Whilst i agree with Michael that ‘I find this disgusting’, I’m also struck by how this clip could be seen as a commentary on some of the themes of digital culture. There’s a (very messy) blurring of Michael’s identity – is he human or is he a game character? If we see Michael as a metaphor for society could this be a symbol of the postmodern instability or Bauman’s liquid modernity? This scene takes place in what appears to be a normal, everyday restaurant – perhaps suggestive of the ubiquitousness of the society/tech mix of Greenfields ‘everyware’, which Hand (2008) uses in the title of his chapter. And Michael consumes – literally ! What is interesting for me here, is that the product that he consumes, he then transforms into something with an entirely different meaning. This could be a metaphor for the reshaping of digital artefacts, as Hand (2008) suggests ‘ they [cultural products] can be rewritten by consumers and indeed producers increasingly expect this to be so’ (p.27). Finally, there is indecision as to whether his gorging is good/bad/natural/inevitable – perhaps this could be read as a metaphor for the tensions between utopian and dystopian thinking.

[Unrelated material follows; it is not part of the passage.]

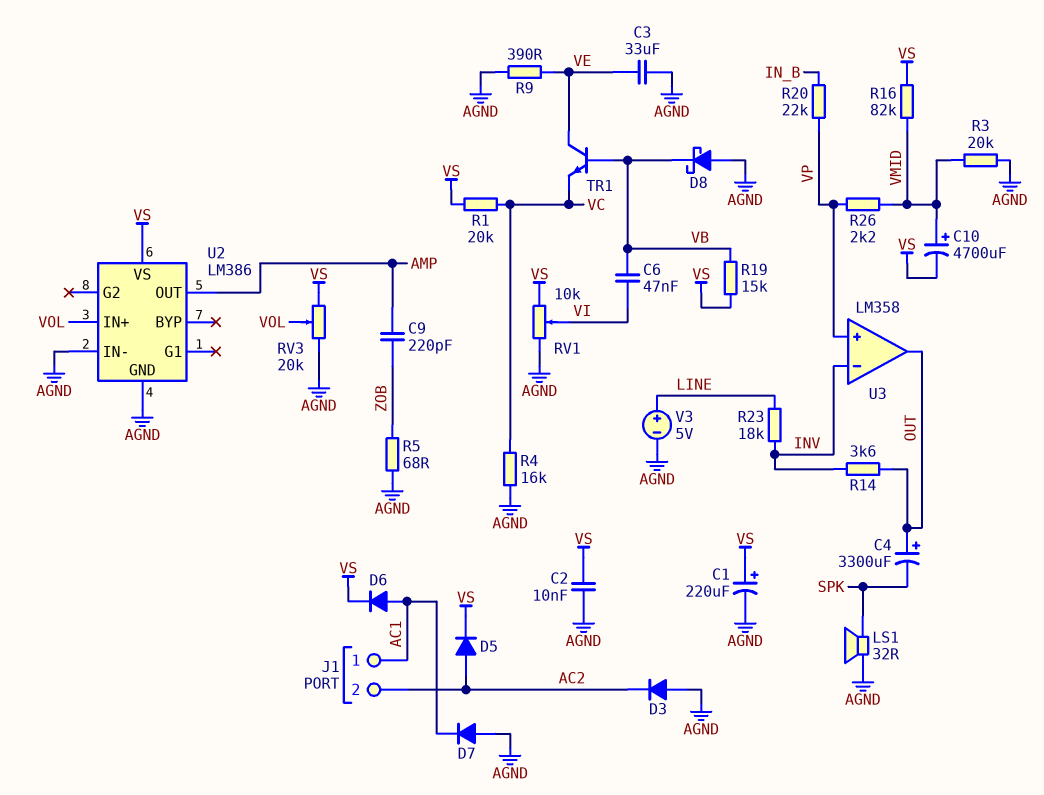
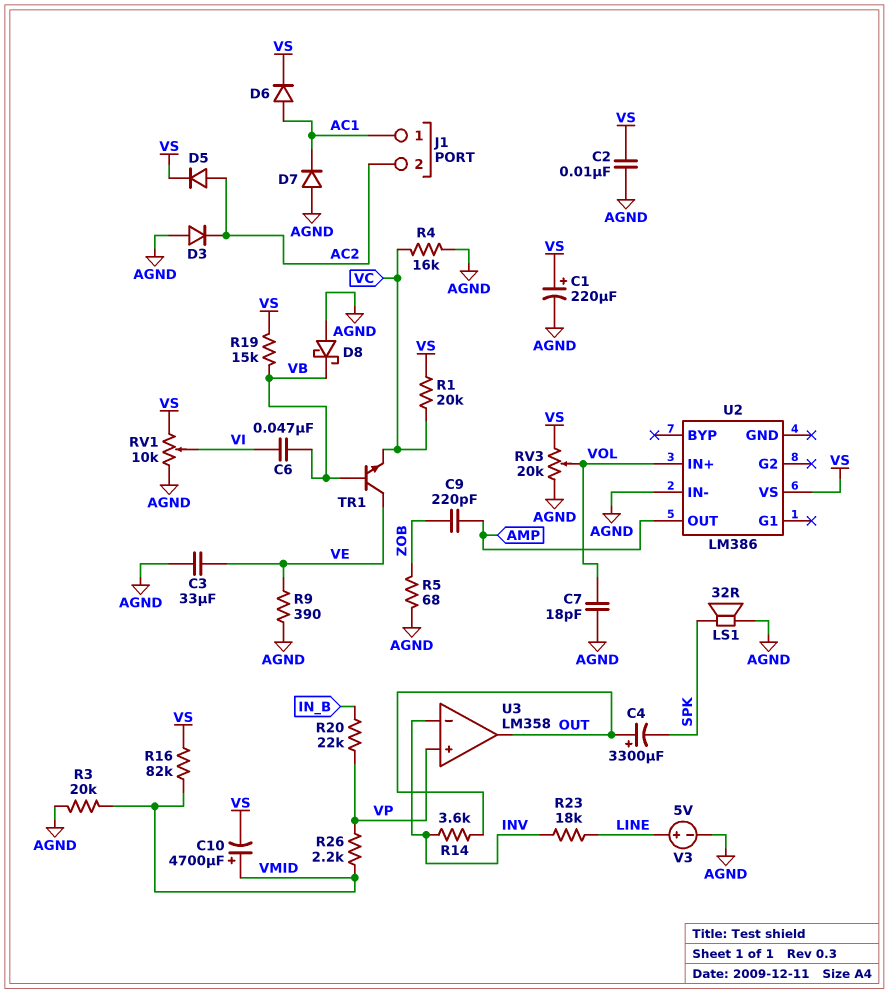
C7: none -> 18pF (AGND, VOL)
U2 pin GND: AGND -> none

2 Responses to “Consumption”

  1. Giraf87 January 17, 2013 at 9:52 pm #

    that’s a great review.

    Interesting too from the sound track perspective: the scene starts with ordinary sounds taken from a generic restaurant environment. Then a twist in the plot as he realises what he is about to start: the ordinary turns into the extra-ordinary and that very instant classical music is overlaid, developing into a dramatic build up, parallel to him building the gun.

    My impression is that he has no control over it. It affects him, he does not dislike it, but it takes him on a path of no return. As he blends parts of himself with the object, something is born. The organic is mixed with the inorganic, transformed.

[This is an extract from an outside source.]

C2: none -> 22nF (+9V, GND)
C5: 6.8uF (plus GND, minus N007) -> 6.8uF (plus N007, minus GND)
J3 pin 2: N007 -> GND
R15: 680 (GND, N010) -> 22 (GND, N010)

    There are similar themes with the film ‘The Fly’, also by Cronenberg (a remake though).

    It offers a dystopian view on humanity, being transformed into a monstrous concoction; once we play with technology, things may go wrong and we are no longer sure of our destination.

  2. Steph Carr January 23, 2013 at 8:47 pm #

    Thanks for your comment.

    I hadn’t noticed the soundtrack but, absolutely, the music really makes a point. It’s really quite menacing. As if something unknown is looming.

    I think I’ve seen ‘The Fly’, but way back when. I may have to revisit.